Earlier this year, the MSPB held an unprecedented oral argument in two security clearance cases, Conyers and Northover, both against the Department of Defense. MWELA and NELA submitted an excellent amicus brief, authored by Elizabeth Newman. The MSPB just issued its favorable ruling in the Conyers case.
http://www.mwela.org/docs/NELABrief2009Amicus-ConyersNorthoverVDoDefense.pdf (MWELA's amicus brief)
http://www.mspb.gov/netsearch/viewdocs.aspx?docnumber=562382&version=564015&application=ACROBAT (MSPB decision)
http://www.mspb.gov/decisions/decisions.htm (alternate link to MSPB decision)
The key issue is whether:
The Merit Systems Protection Board, in reviewing the removal of an employee occupying a non-critical sensitive position for failure to maintain their access to sensitive information, has the authority to review the merits of the agency determination to deny eligibility for access to sensitive information, and to set aside that determination.
The MSPB split, 2-1, in Ms. Conyers' favor (Mary Rose, dissenting -- she argued that any decision would be a nullity and contrary to the Executive Branch's authority in security clearance cases). It is possible that the government will seek interlocutory review by the Federal Circuit.
Some excerpts follow:
We therefore find that the Board has the authority to review the merits of the agencys decision to find the appellant ineligible to occupy an NCS position, and that the Board's authority to exercise its statutory review of the appellant's indefinite suspension is not limited by Egan. Applying the full scope of Board review in appeals such as this will not prevent agencies from taking conduct-based adverse actions or suitability actions in appropriate cases. Likewise, agencies may respond to urgent national security issues, even for employees who do not have eligibility for access to, or access to, classified information, by exercising their statutory authority to impose indefinite suspensions and removals through the national security provisions in 5 U.S.C. § 7532. See, e.g., King v. Alston, 75 F.3d 657, 659 n.2 (Fed. Cir. 1996). Here, however, the agency did not choose to act under 5 U.S.C. § 7532, an option the dissent fails to mention. If the agency believed that a Board appeal would involve delicate national security matters beyond the Boards expertise, or that a Board order might create a conflict with its national security obligations pursuant to Executive Order No. 10,450, it could have exercised its authority pursuant to 5 U.S.C. § 7532. See id.
The agency argues that a Board decision to reverse its action would place it in an impossible position because it must either violate an agency head's decision and allow an employee "who presents a national security risk" to occupy a sensitive position or violate the Board's order.

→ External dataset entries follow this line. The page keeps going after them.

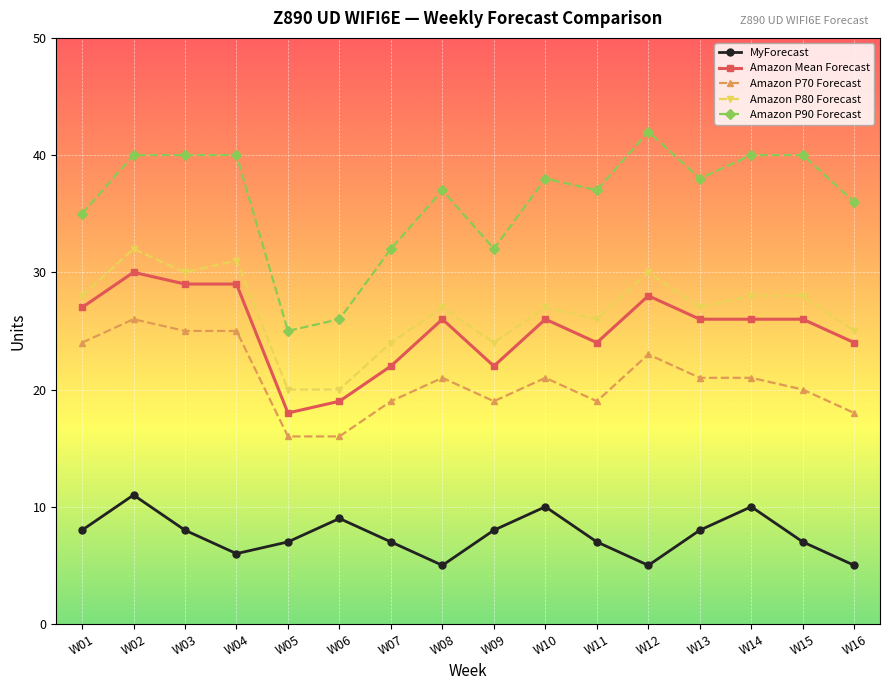

What is the difference between the highest and lowest values at W01?

27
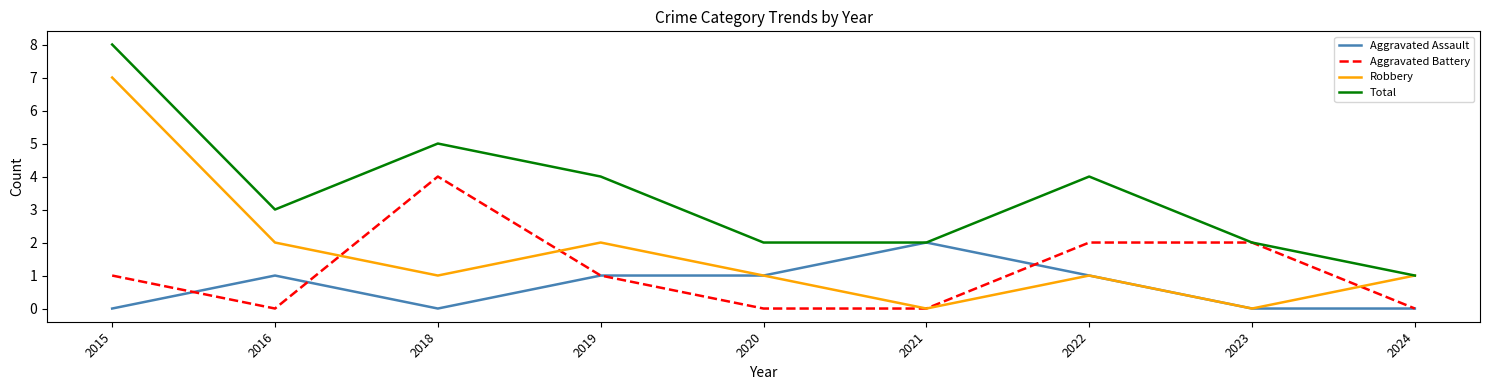

What is the difference between the second highest and second lowest values in the Aggravated Battery series?

2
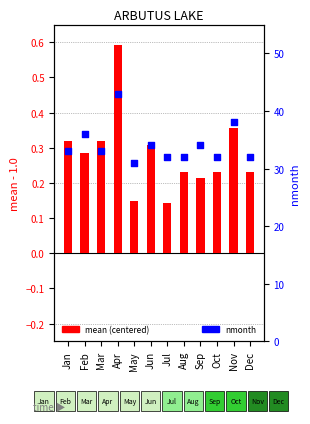

Which series contains the highest Y value?

nmonth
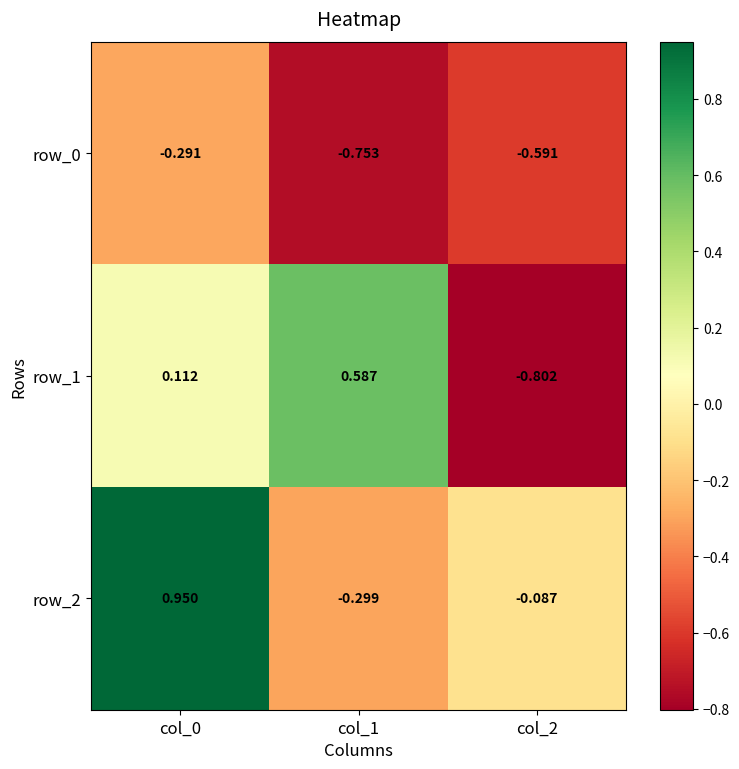

The row_0 series shows -0.8 at col_1. True or false?

True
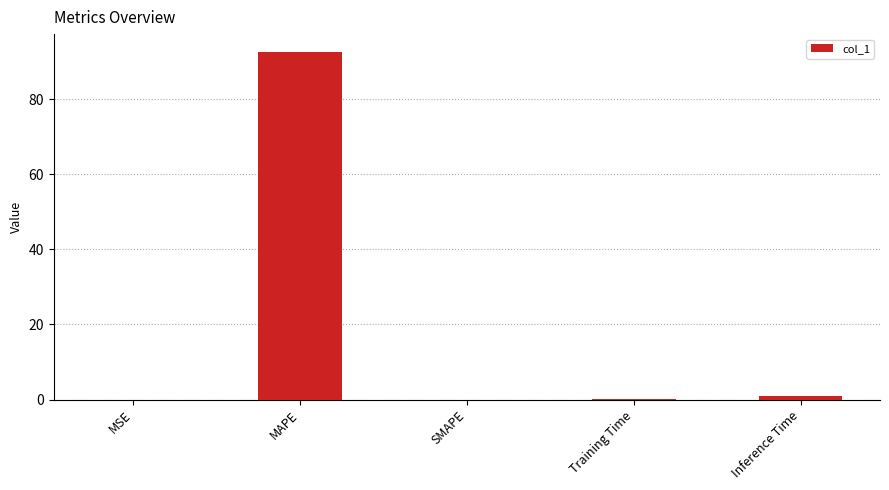

The value at SMAPE is 0.0. True or false?

True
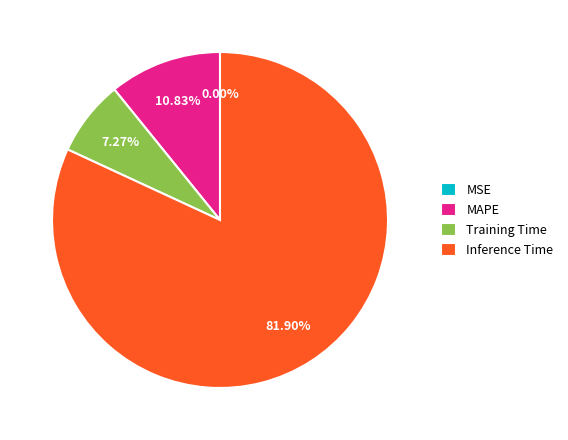

Is the sum of Training Time and MAPE greater than half?

No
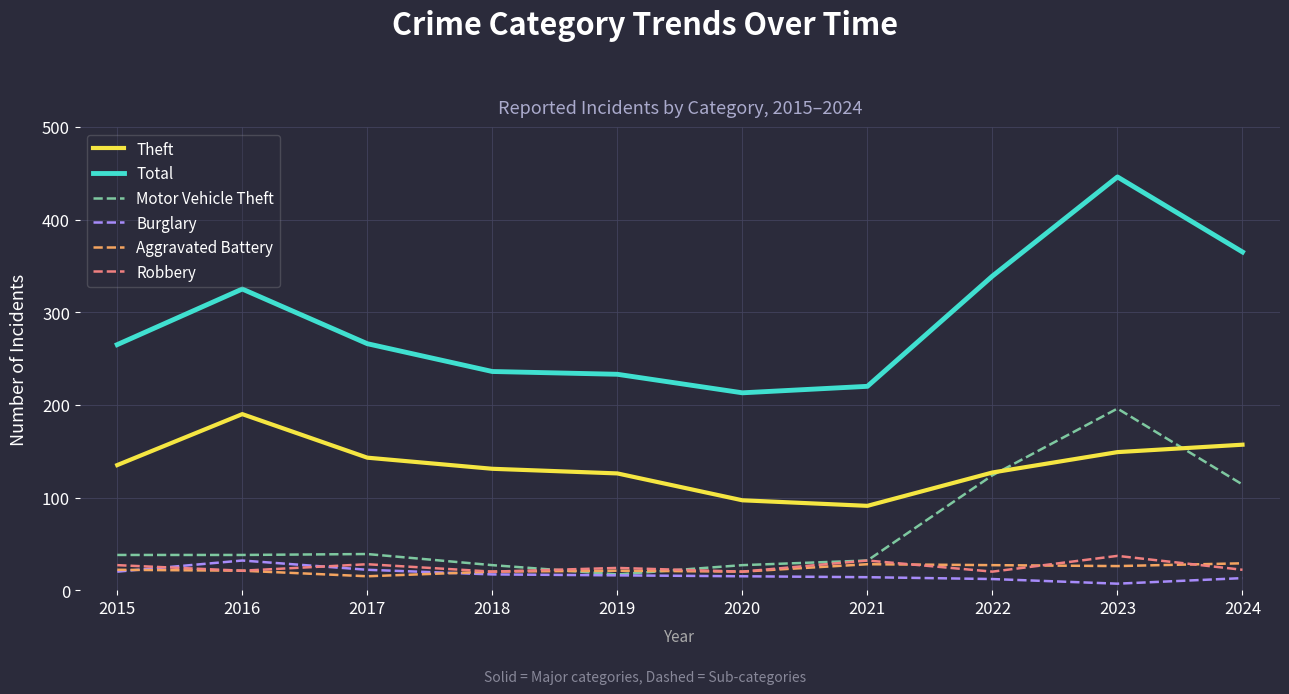

What is the sum of the Theft values at 2016 and 2021?

281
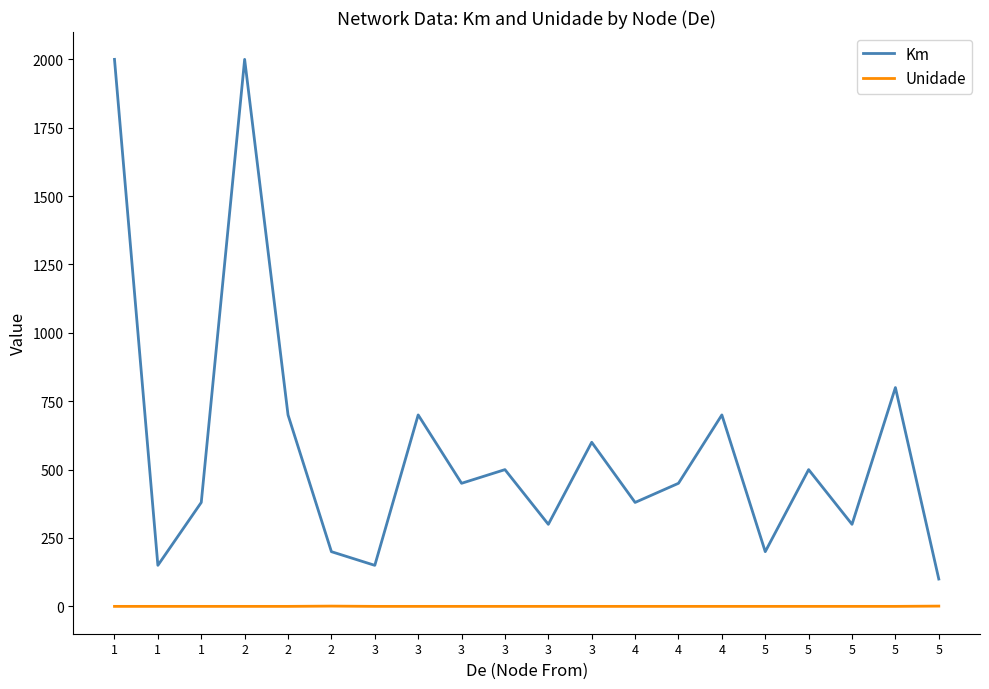

What are all the series names shown in the legend?

Km, Unidade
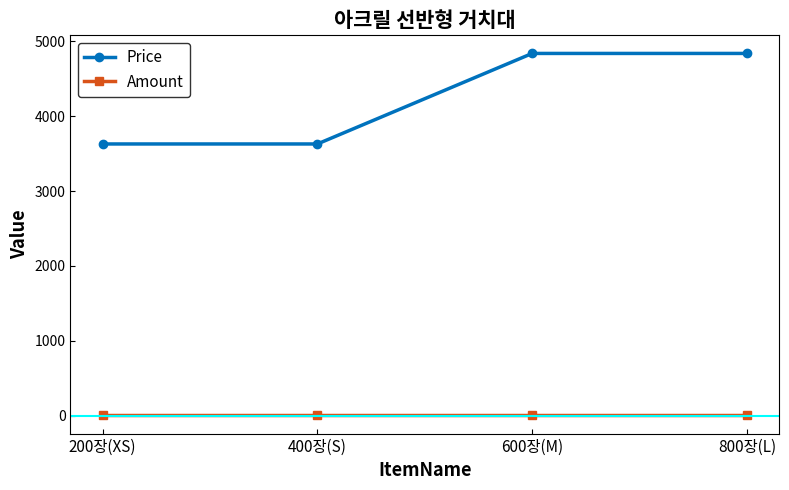

Which series has the largest range (max minus min)?

Price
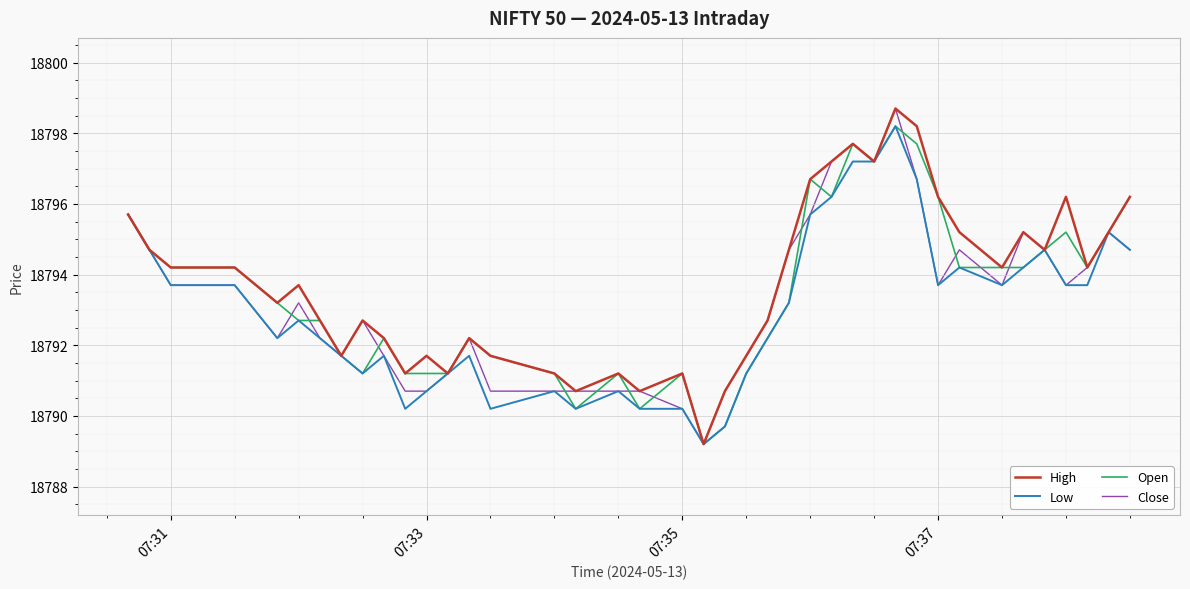

What is the highest value of the Open series?

18798.2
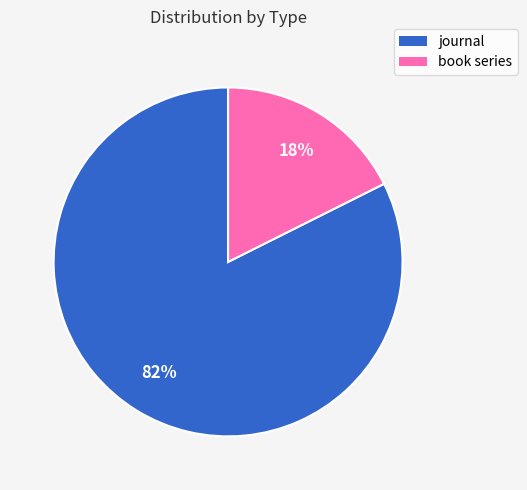

Which has a higher value, book series or journal?

journal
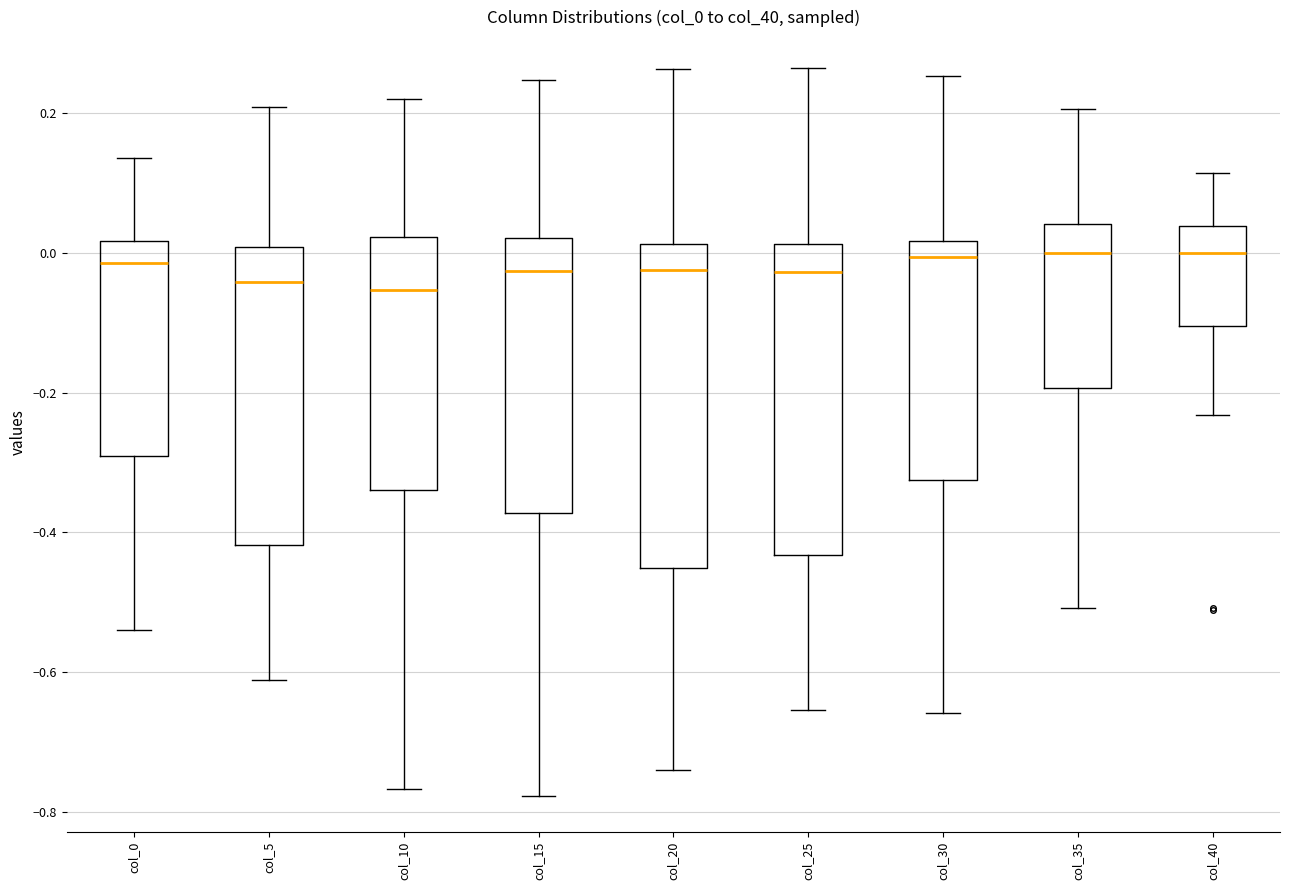

Reading left to right, transcribe this box plot: for each box, give where its median line is, the range the box spans, and where its two whiskers end, as read against the y-axis. The values are not printed on the chart, so give them approximately, as read against the axis.

col_0: median -0.02, box -0.30 to 0.02, whiskers -0.54 to 0.14
col_5: median -0.04, box -0.42 to 0.00, whiskers -0.62 to 0.20
col_10: median -0.06, box -0.34 to 0.02, whiskers -0.76 to 0.22
col_15: median -0.02, box -0.38 to 0.02, whiskers -0.78 to 0.24
col_20: median -0.02, box -0.46 to 0.02, whiskers -0.74 to 0.26
col_25: median -0.02, box -0.44 to 0.02, whiskers -0.66 to 0.26
col_30: median 0.00, box -0.32 to 0.02, whiskers -0.66 to 0.26
col_35: median 0.00, box -0.20 to 0.04, whiskers -0.50 to 0.20
col_40: median 0.00, box -0.10 to 0.04, whiskers -0.24 to 0.12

PFR File, Tab 17, Resp. at 8-9. We note, however, that the agency's own actions belie its concern. Although on June 27, 2007, the WHS/CAF issued the appellant its tentative decision to deny her eligibility to occupy her NCS position, the agency did not issue its decision to actually suspend her from the position until September 3, 2009. IAF, Tab 5, Subtabs 4b, 4i. Thus, the agency kept the appellant in her NCS position for over two years after making a tentative determination to deny her eligibility. Although the appellant was admittedly proceeding through the agency's internal review process during part of this time, the record does not indicate that the agency took any action between the appellant's September 22, 2007 response to its tentative determination to deny her eligibility and its February 18, 2009 decision to deny her eligibility, i.e., for over one year. Id., Subtabs 4d, 4e. Therefore, the agencys own actions do not support its fear of being put in an impossible position by the possibility that the Board might disagree with its decision and order reinstatement.
DISSENTING OPINION OF MARY M. ROSE
in
Rhonda K. Conyers v. Department of Defense
MSPB Docket Nos. CH-0752-09-0925-I-1 & CH-0752-09-0925-I-2
As explained below, I would hold that the Board cannot review the reasons underlying the agency's determination that the appellant is no longer eligible to occupy a sensitive position. When Congress created the Merit Systems Protection Board, it did not mean to limit (assuming it could have) the longstanding discretion vested in the President and agency heads over national security matters. The substance of an agency's decision that retaining an employee would be inconsistent with the interests of national security has never been subject to third-party review before today, and I would hold that it is not subject to such review.